Not all the challenges have to do with money or material resources. Many sub-Saharan countries must grapple with people not showing up to get medical care, especially during an infectious disease outbreak.
Peter Berman, the head of University of British Columbia's School of Public Health, says in Ethiopia, for instance, citizens are more reticent to seek medical care as coronavirus spreads. This could lead to an increase in mortality from other, often-preventable causes.
"People will drastically reduce their use of very important measures that are available to address other causes of disease and mortality," Berman said. "They will stop bringing their children for treatment for respiratory infection or diarrheal diseases. They will stop getting immunized because they're afraid to go to the clinic. They will stop getting more treatment for tuberculosis, malaria, [HIV] or other problems that are prevalent."
Yet, even in the face of cultural factors like these, research shows that having money isn't all it takes to keep people healthy anyway.
A 2019 report on global health security by researchers at the Nuclear Threat Initiative, the Johns Hopkins Center for Health Security and the Economist Intelligence Unit demonstrate major vulnerabilities for countries — poor and rich — when it comes to defense against a pandemic.

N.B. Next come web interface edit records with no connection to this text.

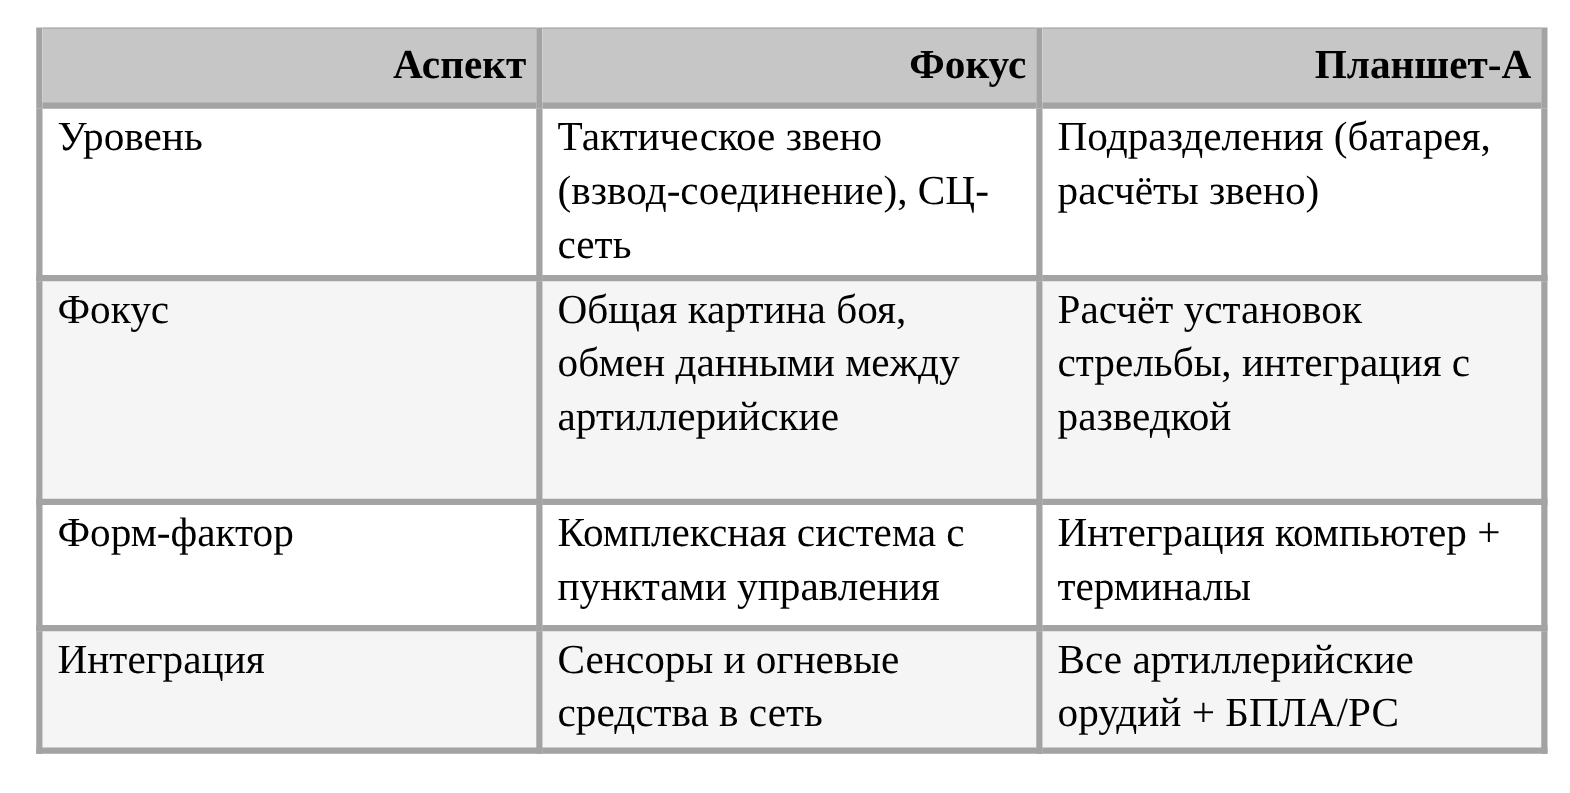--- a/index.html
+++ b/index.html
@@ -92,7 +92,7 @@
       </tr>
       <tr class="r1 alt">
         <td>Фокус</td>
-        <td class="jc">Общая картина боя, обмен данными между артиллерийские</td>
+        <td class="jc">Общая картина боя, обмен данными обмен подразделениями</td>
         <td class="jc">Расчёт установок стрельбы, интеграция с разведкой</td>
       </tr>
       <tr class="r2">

Despite their wealth, some of the richest countries were less prepared to deal with a pandemic than researchers expected.

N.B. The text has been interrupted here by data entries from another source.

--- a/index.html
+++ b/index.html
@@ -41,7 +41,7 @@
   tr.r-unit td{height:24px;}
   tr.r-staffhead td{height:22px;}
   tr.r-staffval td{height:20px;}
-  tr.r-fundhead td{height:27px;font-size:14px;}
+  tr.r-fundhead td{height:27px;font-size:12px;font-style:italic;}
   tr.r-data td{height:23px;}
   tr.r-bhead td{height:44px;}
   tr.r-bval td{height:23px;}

Jessica Bell, one of the report's leads, explains: Wealthier countries often didn't prioritize health systems and disease prevention in ways tantamount to their resource power.

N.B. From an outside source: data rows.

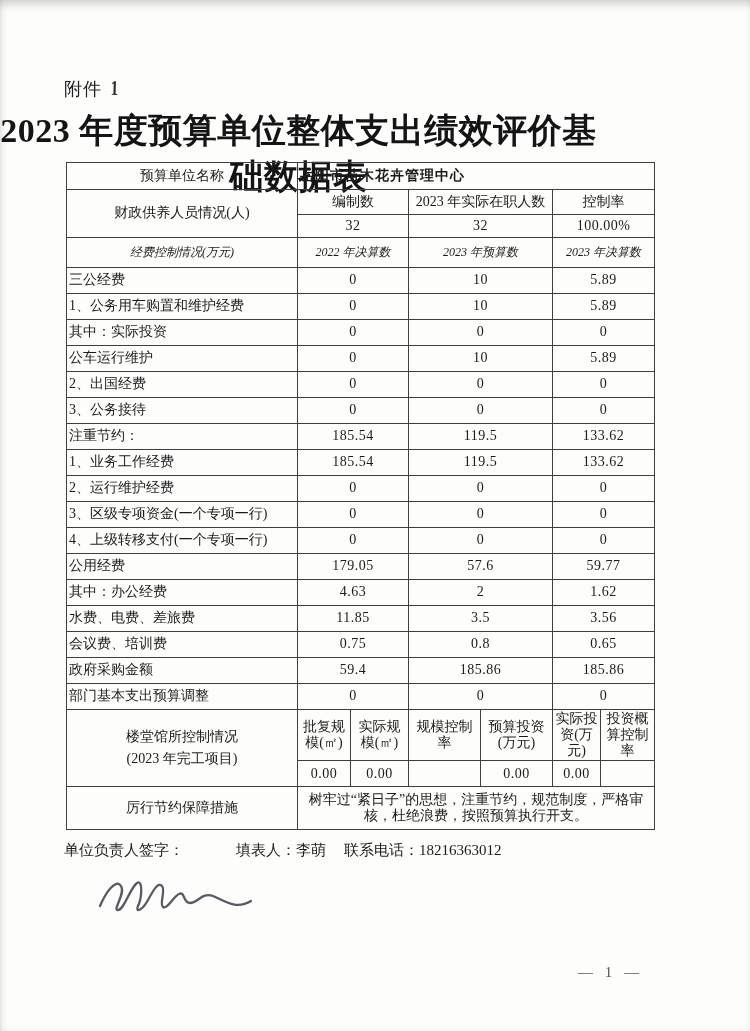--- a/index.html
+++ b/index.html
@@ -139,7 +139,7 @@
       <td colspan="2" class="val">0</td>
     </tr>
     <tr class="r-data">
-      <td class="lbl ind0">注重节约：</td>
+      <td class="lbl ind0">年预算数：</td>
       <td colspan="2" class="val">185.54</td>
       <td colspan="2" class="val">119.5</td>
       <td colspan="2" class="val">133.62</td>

That's why how a nation spends the money it does have can be more important than the dollar amount of a nation's wealth, regardless of whether there's a pandemic.
"Imagine that if we spend $100 per capita to build up very high-level hospitals which treat sophisticated diseases — that doesn't do much for the general population," Berman says. "If we spent that same money on assuring that everyone is immunized or treating these children's infections and so on, we could see a very significant drop in mortality at the population level."
When it comes to a pandemic, past experience helps these countries, too, says Krutika Kuppalli, an infectious diseases physician and vice chair of the Infectious Diseases Society of America's Global Health Committee. She cared for patients with Ebola in Sierra Leone and worked with HIV- infected patients and patients with tuberculosis in Ethiopia.
"You have the experience of standing up the infrastructure, having a health care workforce that has been deployed and working with those high-consequence pathogens. You have people, again, that are trained to do contact tracing, which is important," Kuppalli says.
Poor countries are used to leveraging extremely limited resources, Kuppalli and Tenner say, which is not something countries like the U.S. are used to. Tenner, who is now helping the city of San Francisco respond to COVID-19 outbreak, described drawing from her experience in Africa: she's begun giving patients nebulizer treatments in the open air rather than in buildings, to lower the risk that medical workers are exposed to the coronavirus.
"In the U.S., treating patients outside is not something we ever do," Tenner says. "In Ethiopia, I worked in a clinic where we saw a lot of [tuberculosis] patients and we saw all of them outside."
Despite these mitigating factors, Tenner is worried that the poorest countries may lose out to wealthier ones in the global grab for medical supplies — a devastating hit.
"They could be bidding against San Francisco, against New York or Seattle, or Dar es Salaam in Tanzania or Freetown [in Sierra Leone]," she says.
"When you're in those bidding wars, the highest price wins."